Is Notre Dame basketball relevant again with this tourney appearance?
Do two wins in 10 tries this season against Quadrant 1 teams and a Dayton detour as a marginal tourney team absolve half a decade of irrelevance?
Is this the new bar?
Or, curiously, is this the foundation to another rebirth for Brey and his program?
Brey’s positive results from an off-season staff shuffle, along with his notable recruiting improvements and mastery of the transfer portal need to be celebrated and can’t be ignored looking forward.
Yet, tonight will tell a lot.
This is a watershed game and moment for Brey, even though his team has already doubled its win count from last season.
On the surface, Notre Dame’s 22-10 overall record and second-place ACC regular-season finish should’ve made for a worry-free Selection Sunday.
But blend a 2-8 record against Qaudrent 1 opponents with only three wins versus NCAA tourney teams — Kentucky, North Carolina, Miami (Fla.) — and the selection committee musta wondered, “Where’s the beef?”
For comparison, Rutgers (18-13) secured six Quadrant 1 victories this season, including upsets of top-four NCAA seeds Purdue, Wisconsin and Illinois.
Las Vegas lists Notre Dame vs.
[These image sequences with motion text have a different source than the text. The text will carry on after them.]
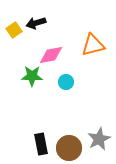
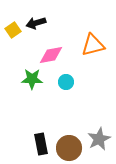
yellow square: moved 1 px left
green star: moved 3 px down
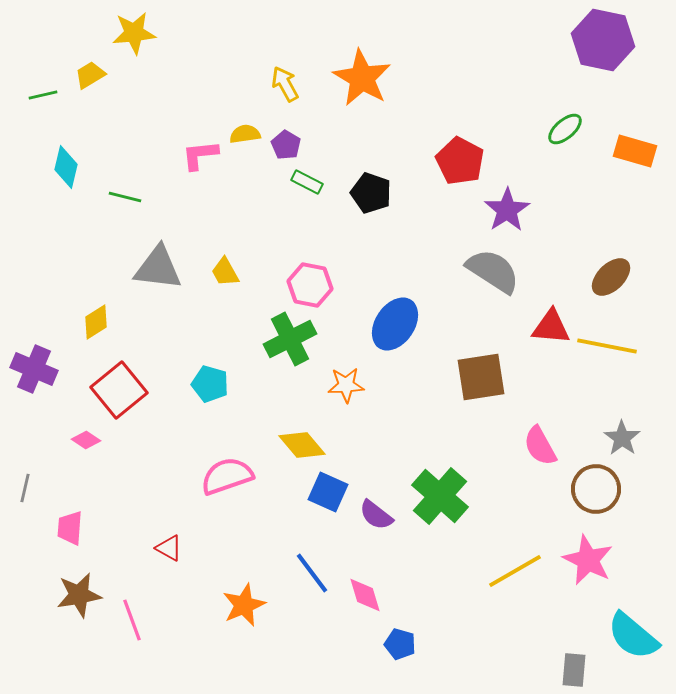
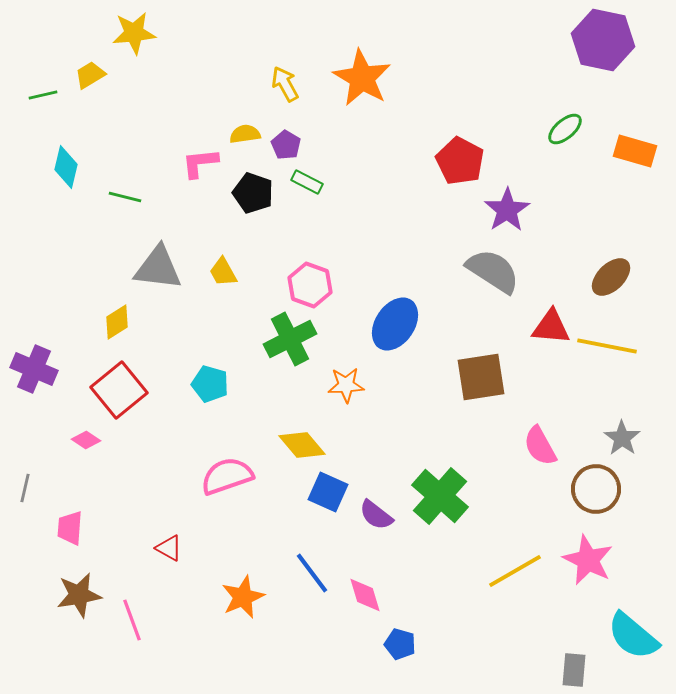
pink L-shape at (200, 155): moved 8 px down
black pentagon at (371, 193): moved 118 px left
yellow trapezoid at (225, 272): moved 2 px left
pink hexagon at (310, 285): rotated 9 degrees clockwise
yellow diamond at (96, 322): moved 21 px right
orange star at (244, 605): moved 1 px left, 8 px up
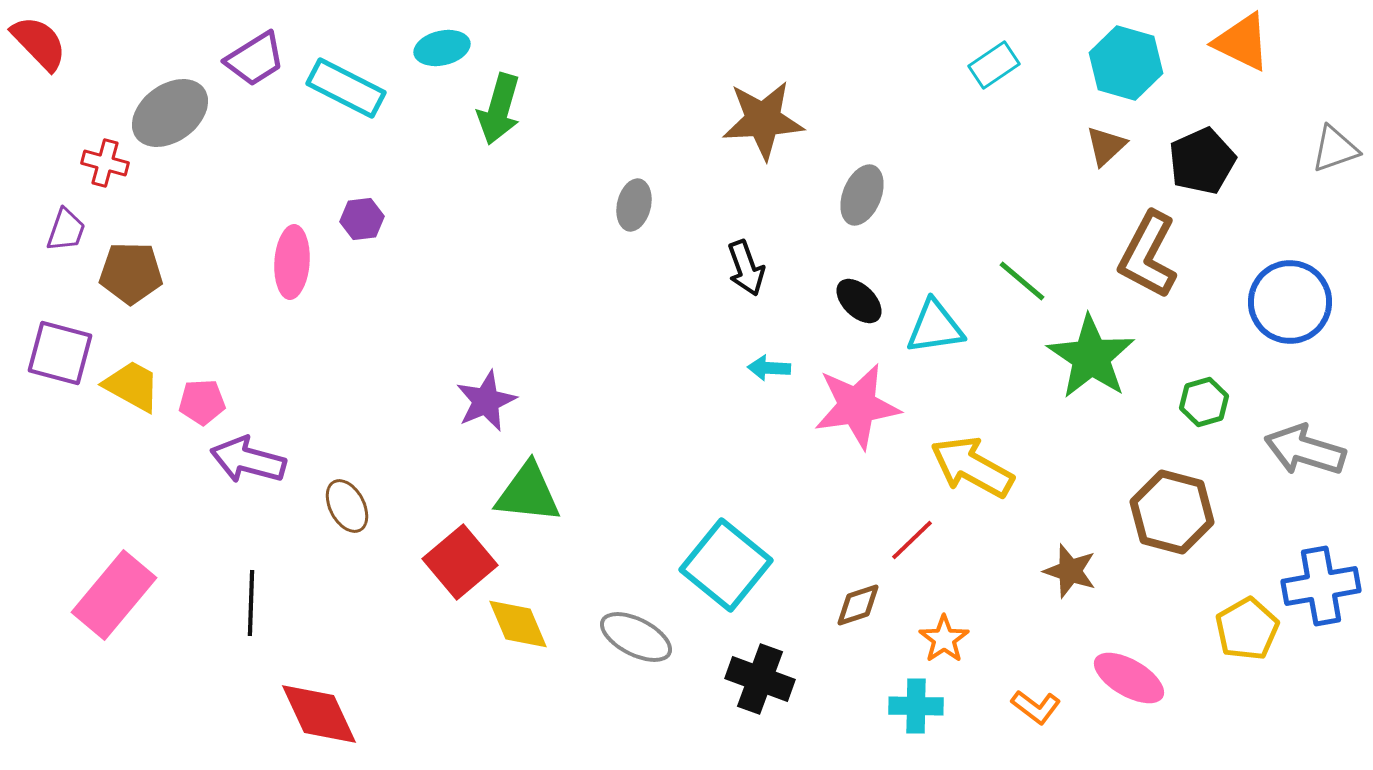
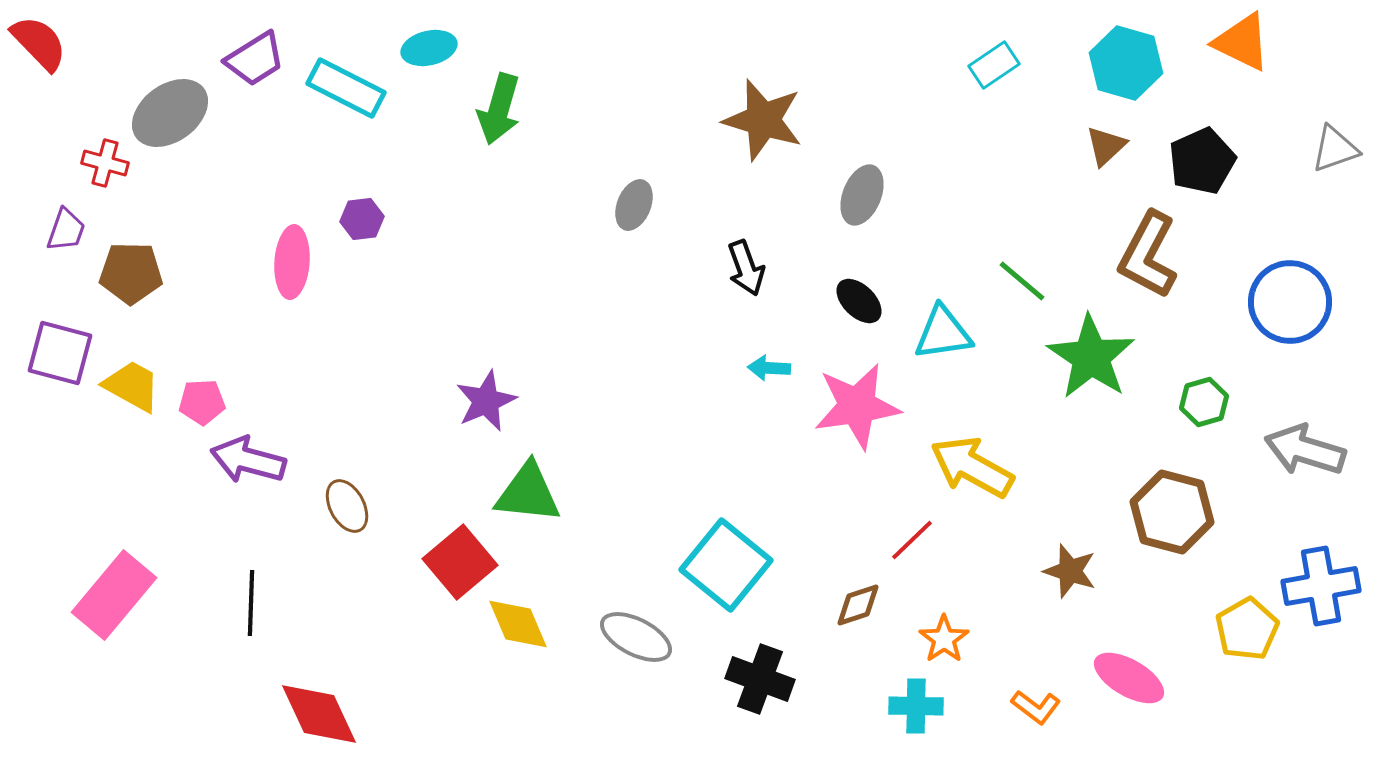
cyan ellipse at (442, 48): moved 13 px left
brown star at (763, 120): rotated 20 degrees clockwise
gray ellipse at (634, 205): rotated 9 degrees clockwise
cyan triangle at (935, 327): moved 8 px right, 6 px down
Rutgers as a pick’em game.
“Thrilled to be a part of it,” Brey said, oft referencing UCLA’s run from First Four to Final Four last season.
Admittedly, it’s unfair to measure a program and its coach by one game.
That said, if Notre Dame lays another egg tonight in the same golden fashion it did last week as a No. 2 seed in the ACC quarterfinals, this season won’t feel much different than the previous four, even with an NCAA berth and a bus trip to Dayton.